Residuals  125.6 44 

 

### The category variable (Species) is significant,

### so the intercepts among groups are different

 

 

summary(model.2)

 

Coefficients:

             Estimate Std. Error t value Pr(>|t|)   

(Intercept)  -6.35729    1.90713  -3.333  0.00175 **

Temp          3.56961    0.07194  49.621  < 2e-16 ***

Speciesfake  19.81429    0.66333  29.871  < 2e-16 ***

Speciesniv  -10.18571    0.66333 -15.355  < 2e-16 ***

 

### The slope estimate is the Temp coefficient.

### The intercept for species 1 (ex) is (intercept).

### The intercept for species 2 (fake) is (intercept) + Speciesfake.

### The intercept for species 3 (niv) is (intercept) + Speciesniv.

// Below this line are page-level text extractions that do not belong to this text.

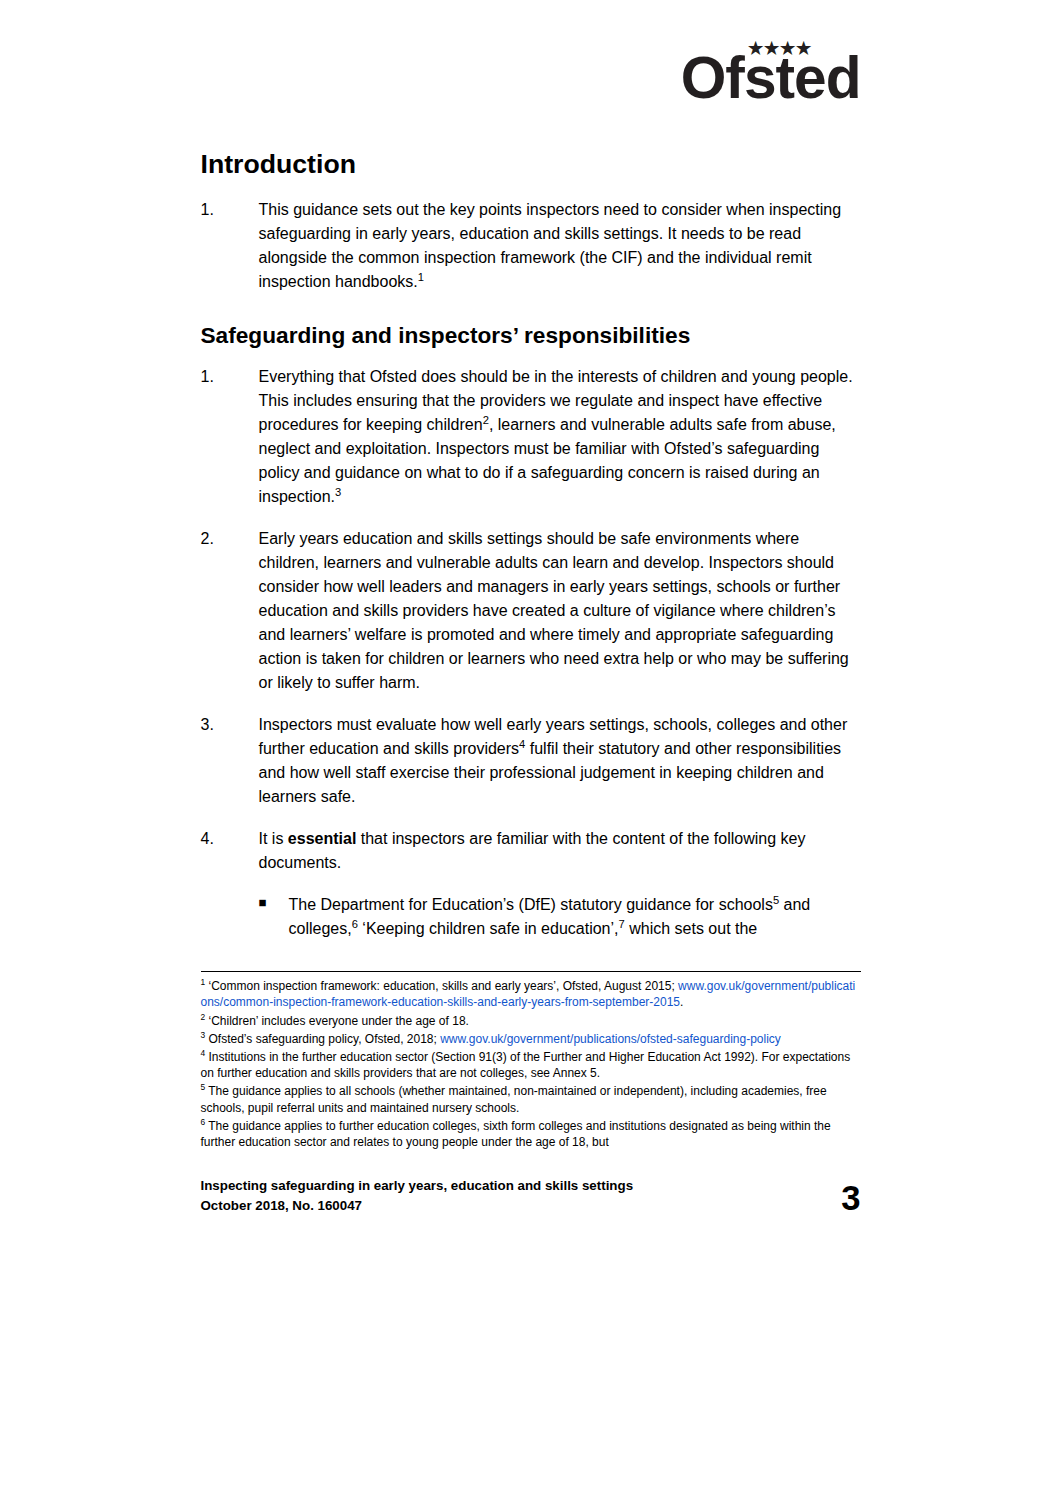★★★★ Ofsted
Introduction
This guidance sets out the key points inspectors need to consider when inspecting safeguarding in early years, education and skills settings. It needs to be read alongside the common inspection framework (the CIF) and the individual remit inspection handbooks.1
Safeguarding and inspectors’ responsibilities
Everything that Ofsted does should be in the interests of children and young people. This includes ensuring that the providers we regulate and inspect have effective procedures for keeping children2, learners and vulnerable adults safe from abuse, neglect and exploitation. Inspectors must be familiar with Ofsted’s safeguarding policy and guidance on what to do if a safeguarding concern is raised during an inspection.3
Early years education and skills settings should be safe environments where children, learners and vulnerable adults can learn and develop. Inspectors should consider how well leaders and managers in early years settings, schools or further education and skills providers have created a culture of vigilance where children’s and learners’ welfare is promoted and where timely and appropriate safeguarding action is taken for children or learners who need extra help or who may be suffering or likely to suffer harm.
Inspectors must evaluate how well early years settings, schools, colleges and other further education and skills providers4 fulfil their statutory and other responsibilities and how well staff exercise their professional judgement in keeping children and learners safe.
It is essential that inspectors are familiar with the content of the following key documents.
The Department for Education’s (DfE) statutory guidance for schools5 and colleges,6 ‘Keeping children safe in education’,7 which sets out the
1 ‘Common inspection framework: education, skills and early years’, Ofsted, August 2015; www.gov.uk/government/publications/common-inspection-framework-education-skills-and-early-years-from-september-2015.
2 ‘Children’ includes everyone under the age of 18.
3 Ofsted’s safeguarding policy, Ofsted, 2018; www.gov.uk/government/publications/ofsted-safeguarding-policy
4 Institutions in the further education sector (Section 91(3) of the Further and Higher Education Act 1992). For expectations on further education and skills providers that are not colleges, see Annex 5.
5 The guidance applies to all schools (whether maintained, non-maintained or independent), including academies, free schools, pupil referral units and maintained nursery schools.
6 The guidance applies to further education colleges, sixth form colleges and institutions designated as being within the further education sector and relates to young people under the age of 18, but
Inspecting safeguarding in early years, education and skills settings
October 2018, No. 160047
3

### This is determined from the contrast coding of the Species

### variable shown below.

 

 

contrasts(Data$Species)

 

     fake niv

ex      0   0

fake    1   0

niv     0   1

 

 

Simple plot with fitted lines

 

I.nought = -6.35729
I1 = I.nought + 0
I2 = I.nought + 19.81429
I3 = I.nought + -10.18571
B  = 3.56961

plot(x   = Data$Temp,
     y   = Data$Pulse,
     col = Data$Species,
     pch = 16,
     xlab = "Temperature",
     ylab = "Pulse")

legend('bottomright',
       legend = levels(Data$Species),
       col = 1:3,
       cex = 1,   
       pch = 16)

abline(I1, B,
       lty=1, lwd=2, col = 1)

abline(I2, B,
       lty=1, lwd=2, col = 2)

abline(I3, B,
       lty=1, lwd=2, col = 3)

 

RPlot

 

 

p-value and R-squared of combined model

 

summary(model.2)

 

Multiple R-squared:  0.9919,  Adjusted R-squared:  0.9913

F-statistic:  1791 on 3 and 44 DF,  p-value: < 2.2e-16

 

 

Checking assumptions of the model

 

hist(residuals(model.2),
     col="darkgray")

 

RPlot

 

A histogram of residuals from a linear model.  The distribution of these residuals should be approximately normal.

 

 

plot(fitted(model.2),
     residuals(model.2))

 

RPlot

 

A plot of residuals vs. predicted values.  The residuals should be unbiased and homoscedastic.  For an illustration of these properties, see this diagram by Steve Jost at DePaul University: condor.depaul.edu/sjost/it223/documents/resid-plots.gif.

 

 

### additional model checking plots with: plot(model.2)
### alternative: library(FSA); residPlot(model.2) 

 

#     #     #

 

 

Power analysis

See the Handbook for information on this topic.